My friend Oliver McCrum has been importing some of the best Italian wines to California and selling them to K&L for the past decade. Along with guys like Kermit Lynch and Charles Neal, Oliver has built a following of fanatical fans who—like me—love the selections he brings us here in the states. Any time he comes by the store to work with Greg St. Clair, our Italian wine buyer, I always find my way into the tasting bar. It was just over two years ago when Oliver approached me in the store and asked me, "Do you think it would be worth getting a spirits license?"
"You mean for Italian spirits?" I asked. "Hells yes!"
"OK, good," he replied in his mild-mannered British voice. For the past year, whenever I would run into Oliver at tastings he would tell me, "We're still working on it. You have no idea what a hassle this has been," regarding the progression of the project. However, when he made an appointment to taste with me earlier this week, I knew the day had finally come. Oliver finally had something fortified to sell me! "What could it be?" I asked myself with excitement. An amaro, of course!

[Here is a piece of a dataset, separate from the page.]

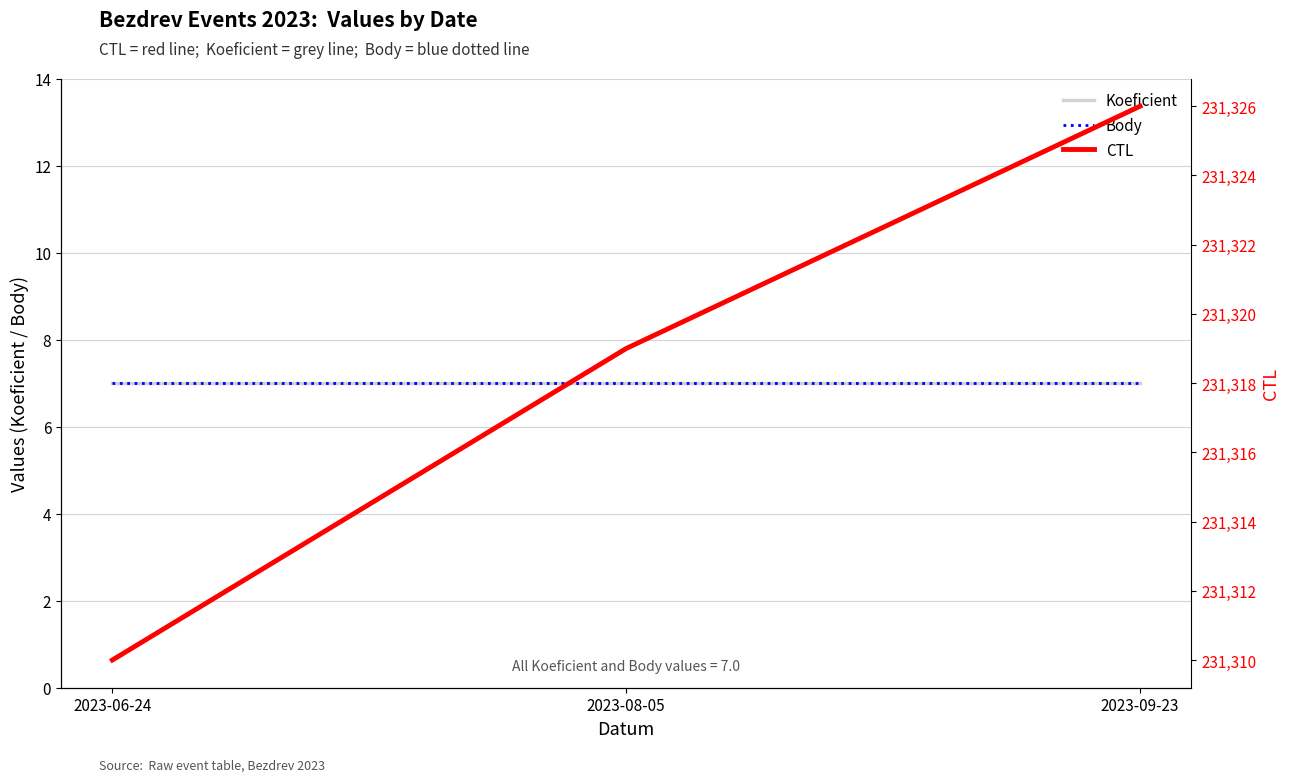

Which series has the widest spread of values?

CTL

Oliver is definitely starting this new chapter off with a bang. The Amara Amaro d'Arancia Rossa is instantly the best amaro we have in stock, bringing new life to a category that was just begin to get a bit saturated. Made in Sicily from blood oranges grown near the volcanic slopes of Mount Etna, it's a citrus-dominated liqueur with only a slight bitterness that marries well with hints of baking spice. The finish is like the purest expression of citrus peel I've ever tasted in a spirit, giving the Amara a versatility that is simply off the charts. You can sip it after dinner as a digestivo, add soda water to make a spritz, mix it into a Negroni, or simply pour it over ice. No matter how you drink it, you're going to love it. I haven't tried it yet, but I'm willing to bet you could use this instead of Grand Marnier in a Margarita.
You need this in your life, trust me. As if Oliver's wines weren't already tempting enough, now he brings me this? I can't wait to see what he comes up with next!

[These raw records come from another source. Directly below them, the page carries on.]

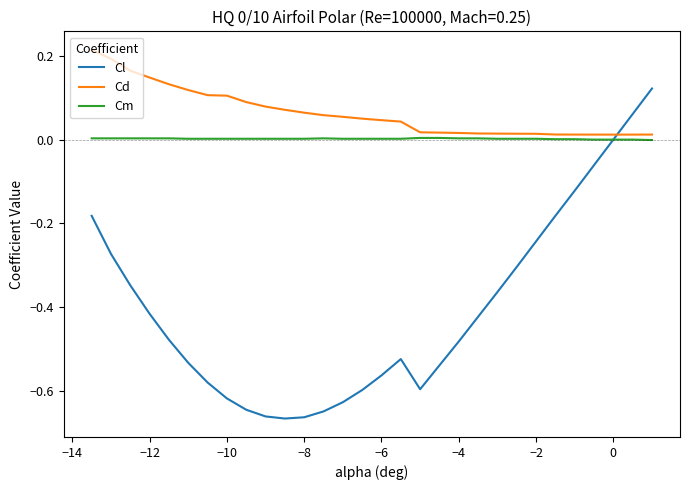

Which series has the largest total across all categories?

Cd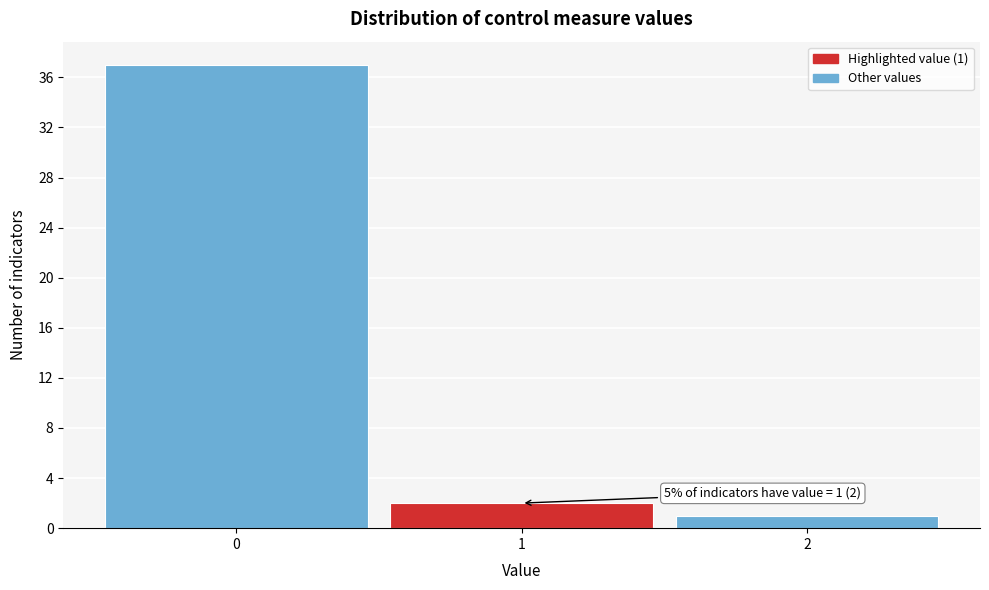

Which range on the x-axis has the tallest bar?

-0.5 to 0.5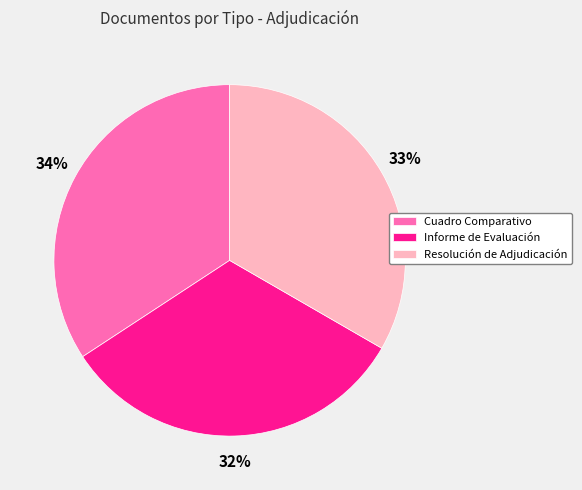

Does Cuadro Comparativo account for over 50% of the chart?

No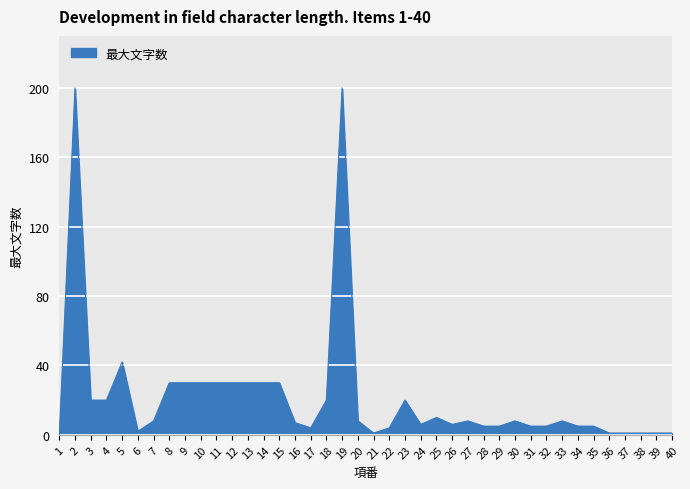

At which label is the value closest to 100?

5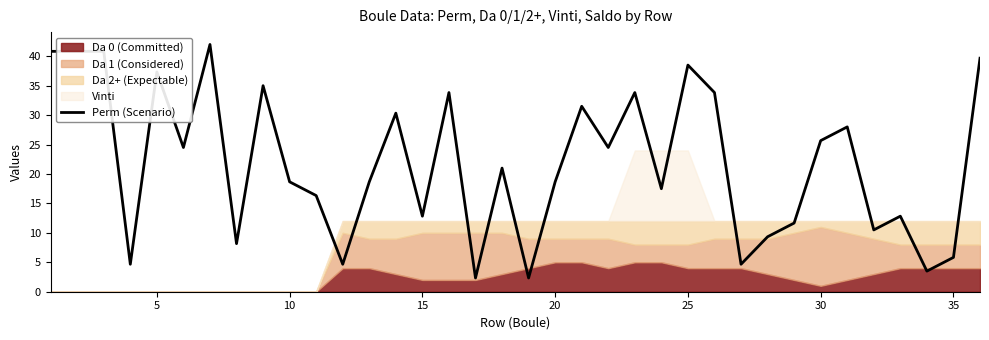

Is it true that Perm (Scenario) equals 25.7 at 30?

True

Being inspired by both the Italian amaro and the old-timely post card that came with it, my wife and I decided to go to Beretta for brunch today. Let me tell you something about myself: I like to drink cocktails made by friendly bartenders while stuffing my face with various snacks, but with a certain amount of temperance. I want food that's filling and delicious, but also somewhat healthy because I do watch my figure. I know that it's super cool again to eat fat fried in fat while sipping hard liquor, and nibble on braised meats with a selection of charcuterie on the side, but that's just not for me. I'm not knocking those things; I just don't want them when I go out drinking. What do I want? I want my standard Mediterranean diet. I want super thin pizza with a crispy crust, sautéed cauliflower with sage, a large Caesar salad, and a frittata made with pesto and roasted vegetables. That's exactly what I had for lunch today at Beretta in San Francisco's Mission District.

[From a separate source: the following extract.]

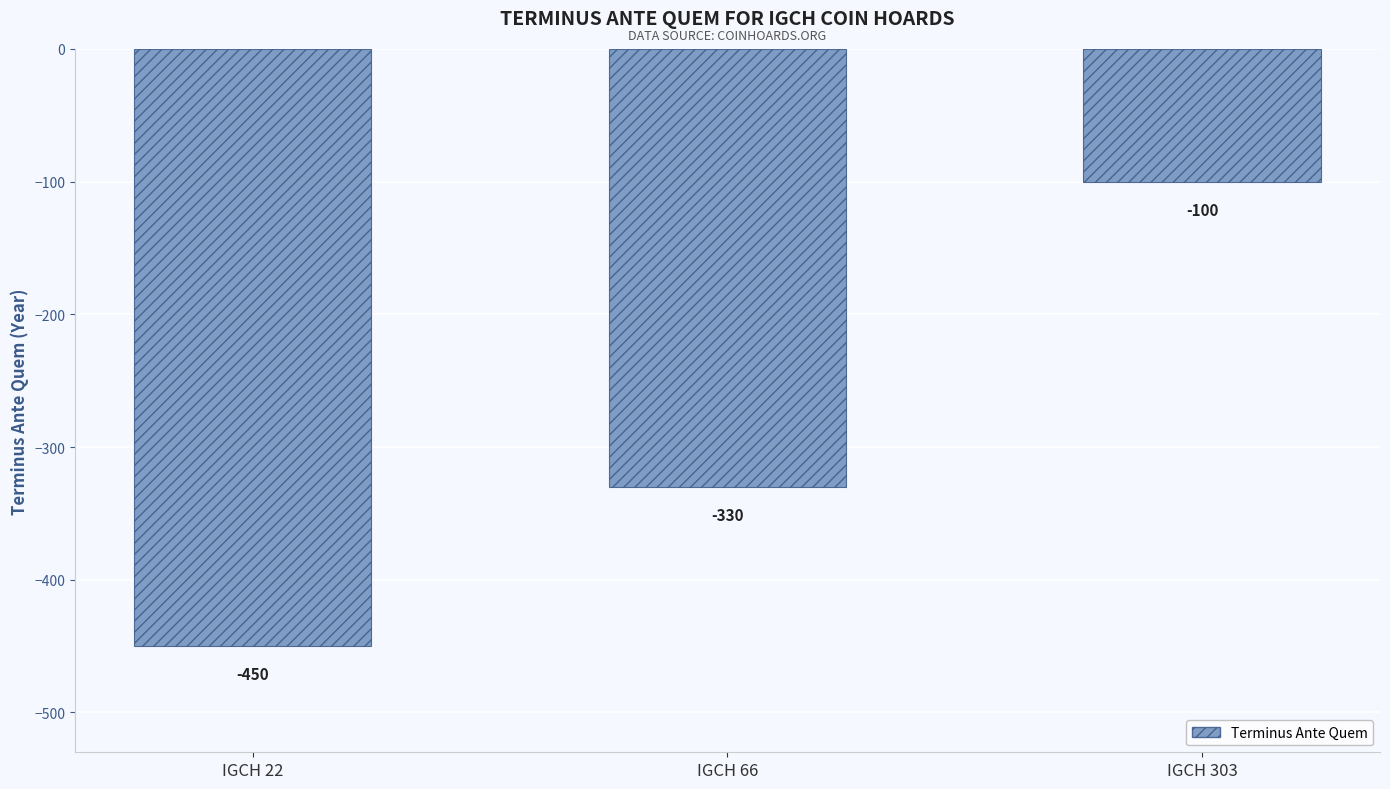

Rank the categories by value from highest to lowest.

IGCH 303, IGCH 66, IGCH 22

And I washed it down with a delicious French 75. Beretta has been an iconic cocktail spot for many a year, so I'm not telling many of you something you don't already know. But here's what needs to be reiterated: if you think San Francisco's cocktail scene is getting too snooty, too pretentious, and too unfriendly, then you owe it to yourself to visit Beretta. Right when you walk in the bartenders smile, greet you, and help you find a seat. They hand you a menu, go over the list, and immediately get friendly with you. The service is outstanding, the food is top notch, and the drinks always forward-thinking, but classic. My wife got a Margarita that added cassis as an extra ingredient and that small addition made all the difference. We almost stayed for a third round, but we had some shopping to do. I could definitely make a Sunday habit out of brunch at Beretta. Today was easily the best San Francisco experience I've had all year.
And that's what going out in the city should be like. It should be an experience that inspires you while making you feel welcome. Molto bene, Beretta. You guys fucking rock. I'll be in more often.